Paris, 28 October 2020 – Drought and food insecurity are common in the southern part of the country. Once again, this year, the hunger gap period is critical. According to the latest food insecurity studies, 1.6 million people in the Southern region have difficulties in accessing food, including 500,000 affected by severe food insecurity and need urgent humanitarian assistance. From now until December, around 20,000 children under the age of 5 risk suffering from severe acute malnutrition that requires medical care.
‘In light of the poor structural access to care services and the deteriorating nutritional situation in the Southern region, Action Against Hunger will double its number of mobile clinics in the coming weeks’, explains Olivier Le Guillou, director of the NGO in Madagascar. ‘There will be 11 instead of 6 from October onwards, in an attempt to improve the coverage of access to acute malnutrition care services during the hunger gap period, which lasts until April’.
This year, the hunger gap period started particularly early. Households’ basic food stocks started to run out in September 2020, and wholesalers’ stocks are currently running low. This is due to the lack of rain that has affected harvests.
The rainfall accumulated between October 2019 and June 2020 was on average 19% below what was expected, and this deficit even reached 34% in several areas. The most severely affected districts are Ampanihy, Bekily and Amboasary. The Action Against Hunger mobile teams have seen increasing numbers of children suffering from severe acute malnutrition as the hunger gap period has progressed.
‘In August, the Action Against Hunger teams treated 992 severely malnourished children under the age of 5. So far this month, this figure stands at nearly 1 200 and this figure should worsen in the coming months with the hunger gap. To cope with the needs, we must be vigilant and adapt our response accordingly in the coming months’, Olivier Le Guillou adds.
Since 2017, Action Against Hunger has been organising mobile clinics in the Southern region to detect and treat the most serious forms of acute malnutrition. These mobile teams care for communities that are far away from health centres. They test all children aged between 6 and 59 months in the identified vulnerable areas and provide medical consultations, then they treat the moderate and severe cases of acute malnutrition. Cases that present complications are referred to hospital structures, which are also supported by Action Against Hunger, so that the patient can receive quality treatment. This is carried out in close collaboration with the Ministry of Health and in coordination with all partners present in the area.

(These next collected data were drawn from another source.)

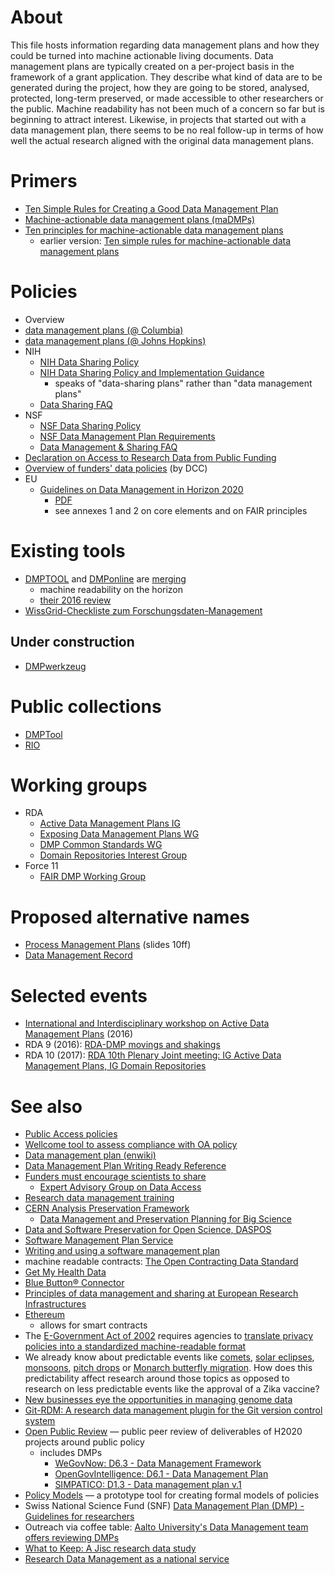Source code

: # About

This file hosts information regarding data management plans and how they could be turned into machine actionable living documents. Data management plans are typically created on a per-project basis in the framework of a grant application. They describe what kind of data are to be generated during the project, how they are going to be stored, analysed, protected, long-term preserved, or made accessible to other researchers or the public. Machine readability has not been much of a concern so far but is beginning to attract interest. Likewise, in projects that started out with a data management plan, there seems to be no real follow-up in terms of how well the actual research aligned with the original data management plans.

# Primers

* [Ten Simple Rules for Creating a Good Data Management Plan](http://dx.doi.org/10.1371/journal.pcbi.1004525)
* [Machine-actionable data management plans (maDMPs)](https://doi.org/10.3897/rio.3.e13086)
* [Ten principles for machine-actionable data management plans](http://doi.org/10.5281/zenodo.1461713)
  - earlier version: [Ten simple rules for machine-actionable data management plans](https://doi.org/10.5281/zenodo.1172672)

# Policies

* Overview
 * [data management plans (@ Columbia)](http://scholcomm.columbia.edu/data-management/nsf-data-management-plan-requirements-2/) 
 * [data management plans (@ Johns Hopkins)](https://dmp.data.jhu.edu/assistance/funder-data-mandates/)
* NIH
  * [NIH Data Sharing Policy](http://grants.nih.gov/grants/policy/data_sharing/)
  * [NIH Data Sharing Policy and Implementation Guidance](http://grants.nih.gov/grants/policy/data_sharing/data_sharing_guidance.htm)
    * speaks of "data-sharing plans" rather than "data management plans"
  * [Data Sharing FAQ](http://grants.nih.gov/grants/policy/data_sharing/data_sharing_faqs.htm)
* NSF
  * [NSF Data Sharing Policy](http://www.nsf.gov/bfa/dias/policy/dmp.jsp)
  * [NSF Data Management Plan Requirements](http://www.nsf.gov/pubs/policydocs/pappguide/nsf11001/gpg_2.jsp#dmp)
  * [Data Management & Sharing FAQ](http://www.nsf.gov/bfa/dias/policy/dmpfaqs.jsp)
* [Declaration on Access to Research Data from Public Funding](http://acts.oecd.org/Instruments/ShowInstrumentView.aspx?InstrumentID=157)
* [Overview of funders' data policies](http://www.dcc.ac.uk/resources/policy-and-legal/overview-funders-data-policies) (by DCC)
* EU
  * [Guidelines on Data Management in Horizon 2020](https://data.europa.eu/euodp/data/dataset/open-research-data-the-uptake-of-the-pilot-in-the-first-calls-of-horizon-2020/resource/7bde6e00-e516-4bac-9c72-16b1e542dc27)
    * [PDF](http://ec.europa.eu/research/participants/data/ref/h2020/grants_manual/hi/oa_pilot/h2020-hi-oa-data-mgt_en.pdf)
    * see annexes 1 and 2 on core elements and on FAIR principles

# Existing tools

* [DMPTOOL](https://dmp.cdlib.org/) and [DMPonline](https://dmponline.dcc.ac.uk/) are [merging](https://github.com/DMPRoadmap/roadmap)
  * machine readability on the horizon
  * [their 2016 review](https://blog.dmptool.org/2017/02/03/roadmap-retrospective-2016/)
* [WissGrid-Checkliste zum Forschungsdaten-Management](http://www.wissgrid.de/publikationen/deliverables/wp3/WissGrid-oeffentlicher-Entwurf-Checkliste-Forschungsdaten-Management.pdf)

## Under construction

* [DMPwerkzeug](https://github.com/DMPwerkzeug/DMPwerkzeug)

# Public collections

* [DMPTool](https://dmptool.org/public_dmps)
* [RIO](https://riojournal.com/browse_journal_articles.php?form_name=filter_articles&selfurl=&backurl=&sortby=0&journal_id=17&search_hidden=&search_in_=0&search_in_hidden=&alerts_subject_cats=&alerts_sdg_cats=&from_date=&to_date=&section_type%5B%5D=231&funding_agency=)

# Working groups

* RDA
  - [Active Data Management Plans IG](https://www.rd-alliance.org/groups/active-data-management-plans.html)
  - [Exposing Data Management Plans WG](https://www.rd-alliance.org/groups/exposing-data-management-plans-wg)
  - [DMP Common Standards WG](https://www.rd-alliance.org/groups/dmp-common-standards-wg)
  - [Domain Repositories Interest Group](https://www.rd-alliance.org/groups/domain-repositories-interest-group.html)
* Force 11
  - [FAIR DMP Working Group](https://www.force11.org/group/fairdmp)

# Proposed alternative names

* [Process Management Plans](https://www.coar-repositories.org/files/7_DMP_Vienna.pdf) (slides 10ff)
* [Data Management Record](http://andscentral.blogspot.de/2017/05/dmrs-making-dmps-relevant-again.html)

# Selected events

* [International and Interdisciplinary workshop on Active Data Management Plans](https://indico.cern.ch/event/520120/overview) (2016)
* RDA 9 (2016): [RDA-DMP movings and shakings](http://www.dcc.ac.uk/blog/rda-dmp-movings-and-shakings)
* RDA 10 (2017): [RDA 10th Plenary Joint meeting: IG Active Data Management Plans, IG Domain Repositories](https://www.rd-alliance.org/rda-10th-plenary-joint-meeting-ig-active-data-management-plans%C2%A0ig-domain-repositories)

# See also

* [Public Access policies](https://github.com/Daniel-Mietchen/datascience/blob/master/public-access-policies.md)
* [Wellcome tool to assess compliance with OA policy](https://twitter.com/EvoMRI/status/573239648790679552)
* [Data management plan (enwiki)](https://en.wikipedia.org/wiki/Data_management_plan)
* [Data Management Plan Writing Ready Reference](http://digitalcommons.unl.edu/cgi/viewcontent.cgi?article=1344&context=libraryscience)
* [Funders must encourage scientists to share](http://dx.doi.org/10.1038/522129a)
  * [Expert Advisory Group on Data Access](http://www.wellcome.ac.uk/EAGDA)
* [Research data management training](http://datalib.edina.ac.uk/mantra/)
* [CERN Analysis Preservation Framework](http://analysis-preservation.cern.ch/)
  * [Data Management and Preservation Planning for Big Science](http://www.ijdc.net/index.php/ijdc/article/view/8.1.29/299)
* [Data and Software Preservation for Open Science, DASPOS](https://daspos.crc.nd.edu/)
* [Software Management Plan Service](https://ssi-dev.epcc.ed.ac.uk/smp-service)
* [Writing and using a software management plan](http://www.software.ac.uk/resources/guides/software-management-plans)
* machine readable contracts: [The Open Contracting Data Standard](http://standard.open-contracting.org/)
* [Get My Health Data](http://getmyhealthdata.org/)
* [Blue Button® Connector](http://bluebuttonconnector.healthit.gov/)
* [Principles of data management and sharing at European Research Infrastructures](http://dx.doi.org/10.5281/zenodo.8304)
* [Ethereum](https://ethereum.org/)
  * allows for smart contracts
* The [E-Government Act of 2002](https://en.wikipedia.org/wiki/E-Government_Act_of_2002) requires agencies to [translate privacy policies into a standardized machine-readable format](https://www.gpo.gov/fdsys/pkg/PLAW-107publ347/html/PLAW-107publ347.htm)
* We already know about predictable events like [comets](https://en.wikipedia.org/wiki/Template:Comets), [solar eclipses](https://en.wikipedia.org/wiki/Template:Solar_eclipses), [monsoons](https://en.wikipedia.org/wiki/Monsoon), [pitch drops](https://en.wikipedia.org/wiki/Pitch_drop_experiment) or [Monarch butterfly migration](https://en.wikipedia.org/wiki/Monarch_butterfly_migration). How does this predictability affect research around those topics as opposed to research on less predictable events like the approval of a Zika vaccine? 
* [New businesses eye the opportunities in managing genome data](http://www.economist.com/news/business/21701143-new-businesses-eye-opportunities-managing-genome-data-all-about-base)
* [Git-RDM: A research data management plugin for the Git version control system](http://dx.doi.org/10.21105/joss.00029)
* [Open Public Review](https://ec.europa.eu/futurium/en/node/1854) &mdash; public peer review of deliverables of H2020 projects around public policy
  - includes DMPs
    - [WeGovNow: D6.3 - Data Management Framework](https://ec.europa.eu/futurium/en/content/d63-data-management-framework)
    - [OpenGovIntelligence: D6.1 - Data Management Plan](https://ec.europa.eu/futurium/en/content/d61-data-management-plan)
    - [SIMPATICO: D1.3 - Data management plan v.1](https://ec.europa.eu/futurium/en/content/d13-data-management-plan-v1)
* [Policy Models](http://dvnweb-vm1.hmdc.harvard.edu/) &mdash; a prototype tool for creating formal models of policies
* Swiss National Science Fund (SNF) [Data Management Plan (DMP) - Guidelines for researchers](http://www.snf.ch/en/theSNSF/research-policies/open_research_data/Pages/data-management-plan-dmp-guidelines-for-researchers.aspx)
* Outreach via coffee table: [Aalto University's Data Management team offers reviewing DMPs](https://twitter.com/adivea/status/1188038207201595393)
* [What to Keep: A Jisc research data study](https://repository.jisc.ac.uk/7262/1/JR0100_WHAT_RESEARCH_DATA_TO_KEEP_FEB2019_v5_WEB.pdf)
* [Research Data Management as a national service](https://gurdoncomputing.blog/2020/01/29/research-data-management-as-a-national-service/)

Action Against Hunger has been present in Madagascar since 2012, following a significant intervention to deal with cyclone Aruna, which severely affected the Atsimo-Andrefana region. Today, Action Against Hunger offers programmes in the fields of Health and Nutrition, Food Security and Livelihoods, Mental Health and Care Practice, Water, Sanitation and Hygiene. Action Against Hunger is present in the capital, Antananarivo, as well as in the regions of the Grand Sud. Action Against Hunger’s interventions in the country are part of both an emergency humanitarian approach and a development perspective.